Mızrak çuvala sığmaz hale gelince ABD Senatosu Fianas Komitesi üyesi Charles Grassley ilaç endüstrisi ile akademisyenler ve doktorlar arasındaki ilişkiyi araştırmaya başladı ve Pandoranın kutusu açıldı… Harvard Tıp Fakültesi pediyatrik psikofarmakolojinin başkanı Profesör Joseph L. Bierderman 2002-2007 yıllarında ilaç firmalarından aldığı 1.6 milyon dolar karşılığı, ahlaksızca antidepressan ve antipsikotikleri FDA onayı olmamasına rağmen 2 yaşındaki çocuklara dahi vermeye başlamış ve bunun propagandasını yaparak firmalara milyonlarca dolar kazandırmıştır.  Bierderman’ın ahlaksızlığına iki yardımcısı da karışmış ve benzer miktarlarda para almışlardır. Bunların bazı müritleri ayni işi Türkiyede de yapmaya başlamışlardır…. Diğer bir örnek Stanford Tıp Fakültesi psikiyatri bölümü ve Amerikan Psikiyatri Cemiyeti Başkanı Profesör Alan F. Schatzberg!

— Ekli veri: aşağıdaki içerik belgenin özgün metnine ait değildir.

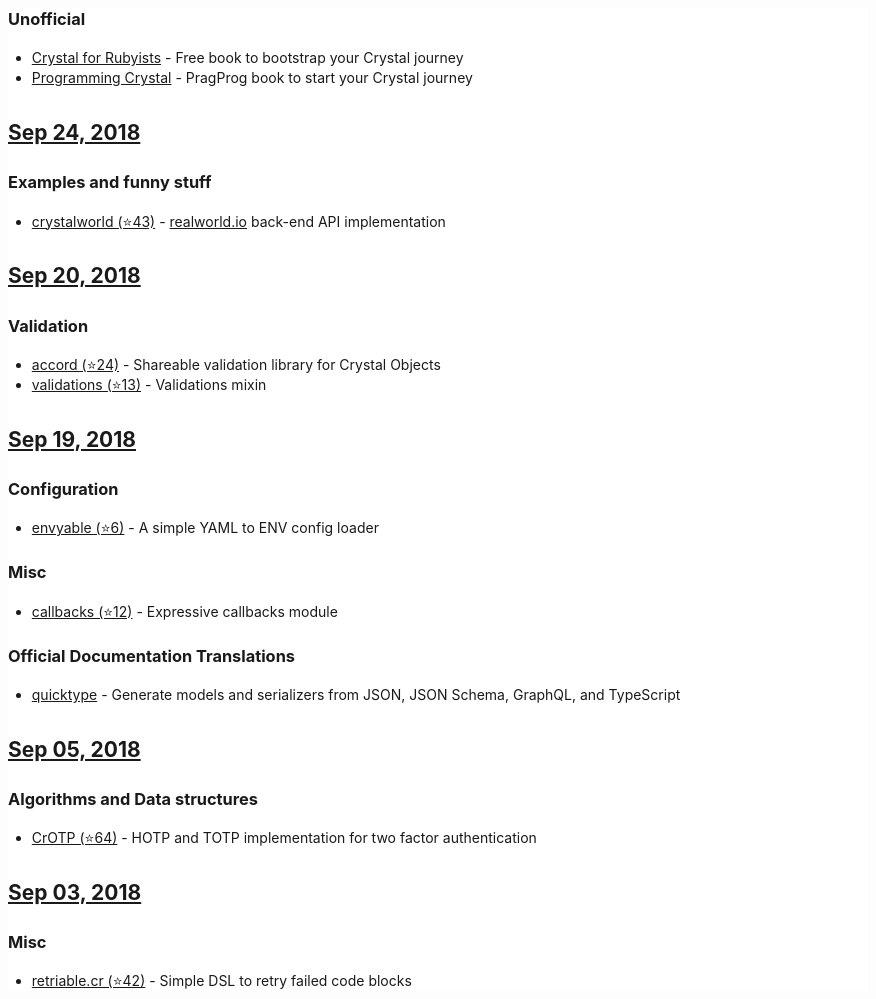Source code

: ### Unofficial

*   [Crystal for Rubyists](http://www.crystalforrubyists.com/) - Free book to bootstrap your Crystal journey
*   [Programming Crystal](https://pragprog.com/book/crystal/programming-crystal) - PragProg book to start your Crystal journey

## [Sep 24, 2018](/content/2018/09/24/README.md)

### Examples and funny stuff

*   [crystalworld (⭐43)](https://github.com/vladfaust/crystalworld) - [realworld.io](https://realworld.io) back-end API implementation

## [Sep 20, 2018](/content/2018/09/20/README.md)

### Validation

*   [accord (⭐24)](https://github.com/neovintage/accord) - Shareable validation library for Crystal Objects
*   [validations (⭐13)](https://github.com/vladfaust/validations.cr) - Validations mixin

## [Sep 19, 2018](/content/2018/09/19/README.md)

### Configuration

*   [envyable (⭐6)](https://github.com/philnash/envyable.cr) -  A simple YAML to ENV config loader

### Misc

*   [callbacks (⭐12)](https://github.com/vladfaust/callbacks.cr) - Expressive callbacks module

### Official Documentation Translations

*   [quicktype](https://quicktype.io/) - Generate models and serializers from JSON, JSON Schema, GraphQL, and TypeScript

## [Sep 05, 2018](/content/2018/09/05/README.md)

### Algorithms and Data structures

*   [CrOTP (⭐64)](https://github.com/philnash/crotp) - HOTP and TOTP implementation for two factor authentication

## [Sep 03, 2018](/content/2018/09/03/README.md)

### Misc

*   [retriable.cr (⭐42)](https://github.com/Sija/retriable.cr) - Simple DSL to retry failed code blocks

Senatör Grassley’in araştırmaları sonucu bu sahtekar psikiyatrisin ‘Corcept Therapeutics’ firmasının ALTI MİLYON DOLARLIK hissesine sahip olduğu, bu firmanın düşük ilacı mifepriston’u depresyon tedavisinde kullanmak için çaba harcadığı ortaya çıkmış. Kendisinin ayni zamanda NHI den aldığı grant ile hisse senedi sahibi olduğu firmanın ilacının araştırmasını yaptığı anlaşılmış (olayın ortaya çıkması üzerine Stanford bu kişiyi araştırmadan almıştır)… Son senelerde ortaya çıkan sahtekarlardan en önemlilerinden birisi hiç şüphesiz ki Prof. Charles B Nemeroff’tur. Nemeroff Emory Üniversitesinde Psikiyatri Kliniği başkanı ve sahtekar Schatzberg ile beraber editörlük yaptığı ‘Textbook of Psychopharmacology’nin yazarlarından. Nemeroff yanlız doktorları ve hastaları kandırmamaış, ayni zamanda Emory Üniversitesinide dolandırmış. NHI ten aldığı 3.95 milyon dolarla GSK nın ilaçlarının araştırmasını yaparken, GSK dan 500.000 almış, üniversiteye 9.999 dolar aldığını deklare etmiş… (http://www.nybooks.com/articles/archives/2009/jan/15/drug-companies-doctorsa-story-of-corruption/).

Maalesef ‘ölüm tüccarları’ her ülkede ve durumda işlerini yürütüyorlar. Türkiyede de bunları sıklıkla görüyoruz… Zararı faydasından çok birçok ilaç Türkiyed de russet alıyor ve geri ödeme listelerine girebiliyor. SGK iki sene önce etkisiz dediği sigara bıraktırma ilacını tekrar geri ödemeye almak için çabalıyor. İki senede ne değişti? Değişen bu ilaçların yan etkilerinin daha iyi anlaşılması ve FDA’in uyarı üzerine uyarı yayınlaması… Onlarca etkisiz veya etkisi şüpheli ilacı ödeyip sonra da paramız yok diye acısını doktor ve eczacılardan çıkartıyor, ilaç firmaları ile de kayıkçı kavgası yapıyor… umarız 2013 bizlere 2012 yi aratmaz!